Attacking me )pathological obsessions) is useless. I’m simply stating the obvious, over and over and over again until this changes. Since the county’s intransigent I’ve taken the issues to court.


You make me sick, Smeyers. We have bigger concerns like keeping people safe during the Corona virus. Shut the heck up, get a J-O-B and THAT will be doing your share during these challenging times. I have NO idea what world YOU live in, but you make me absolutely sick with your persistence re the jail. I can't wait til I can see a picture of a big hole at 80 Bridge Street. I may even go do an Irish jig in front of it. As for your behavior, I hope you alienate yourself with your friends who feel you are right. I suggest you reassess your behavior, grow up, and move out of Dodge.


There’s no hospital in Greene County. We forced a jail that was never justified. A jail is non-productive, each local tax dollar is spent with no return. A hospital on the other hand is productive, fees are paid by insurance or from state and local government.

There is no significant readiness by Greene County. There’s not one inhalator, no place to put one, no one to run it.

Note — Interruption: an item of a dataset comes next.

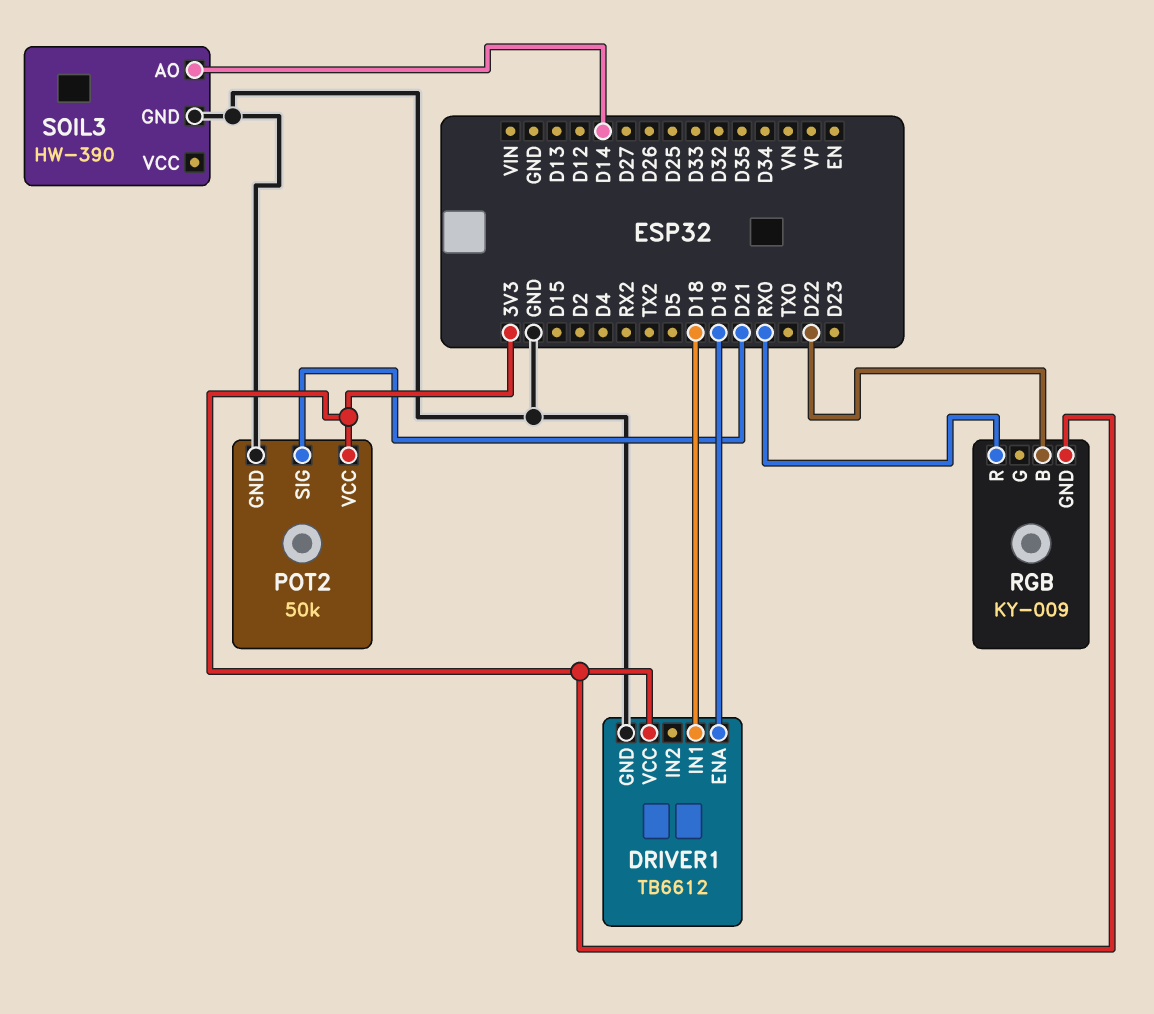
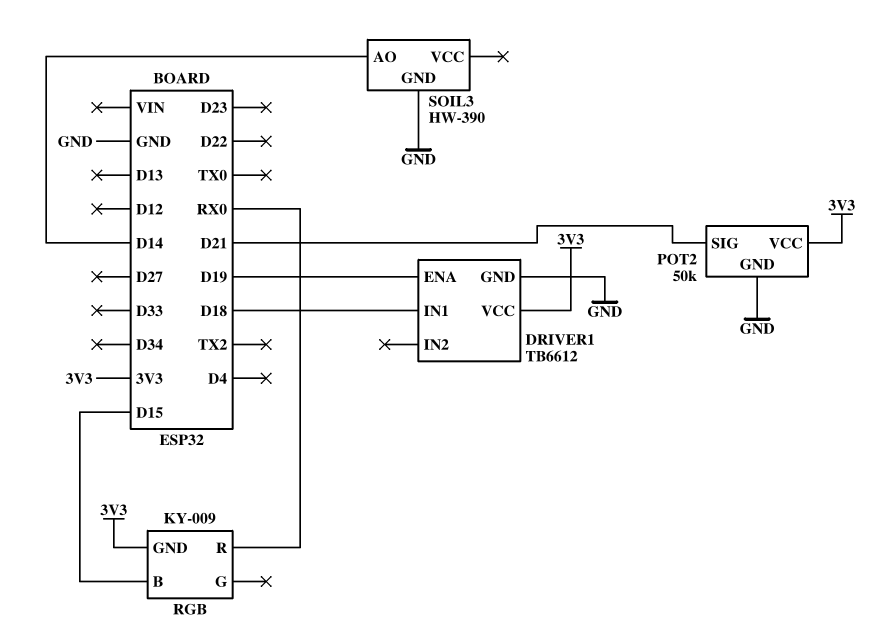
RGB pin B: D22 -> D15

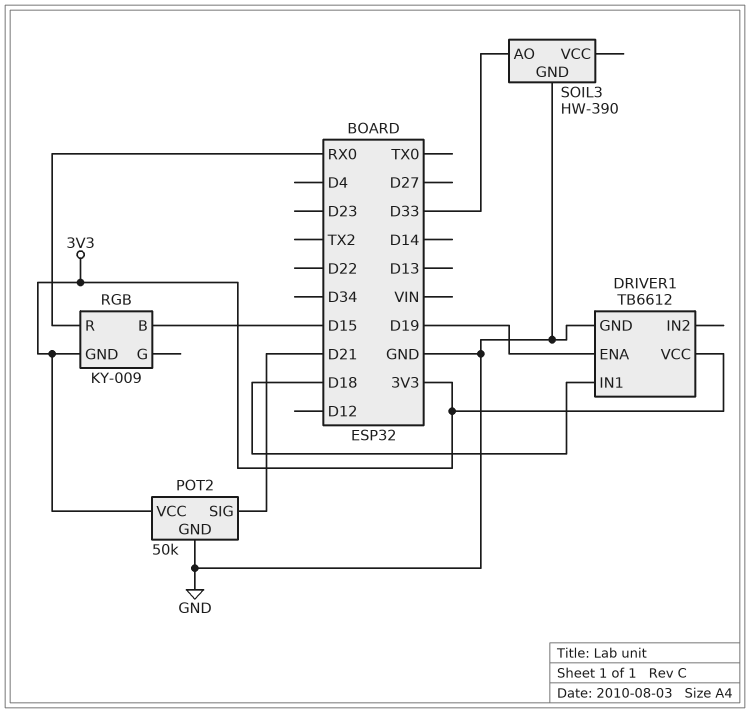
SOIL3 pin AO: D14 -> D33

Worse, there’s no evidence this is improving. The lack of tests is not the lack of infection.

As annoying as this is,, and I must persist, obligating $90 million for a non-productive huge jail is severely incompetent. The contractors aren’t from here, the interest leaves the county, the $8 million Peter Markou took from “reserves” has to be put back.

Demolishing the Sheriff’s office is similarly corrupt. 80 Bridge Street has no structural defects. It’s historic. It’s near the courthouse where it belongs, and where it must be by County Law § 216.

The abject lack of preparedness represents the deep real incompetence of our local government, including the Village of Catskill, who recently aided County Attorney Ed Kaplan’s need to coverup his failure.

Immediately abandon the jail, rearrange the bond to productive infrastructure projects, for instance convert the monster in Coxsackie to a medical/treatment center.

Rehab 80 Bridge Street and put the sheriff back there, where he belongs by law.

This is one positive result to come from this pandemic. Now’s the time.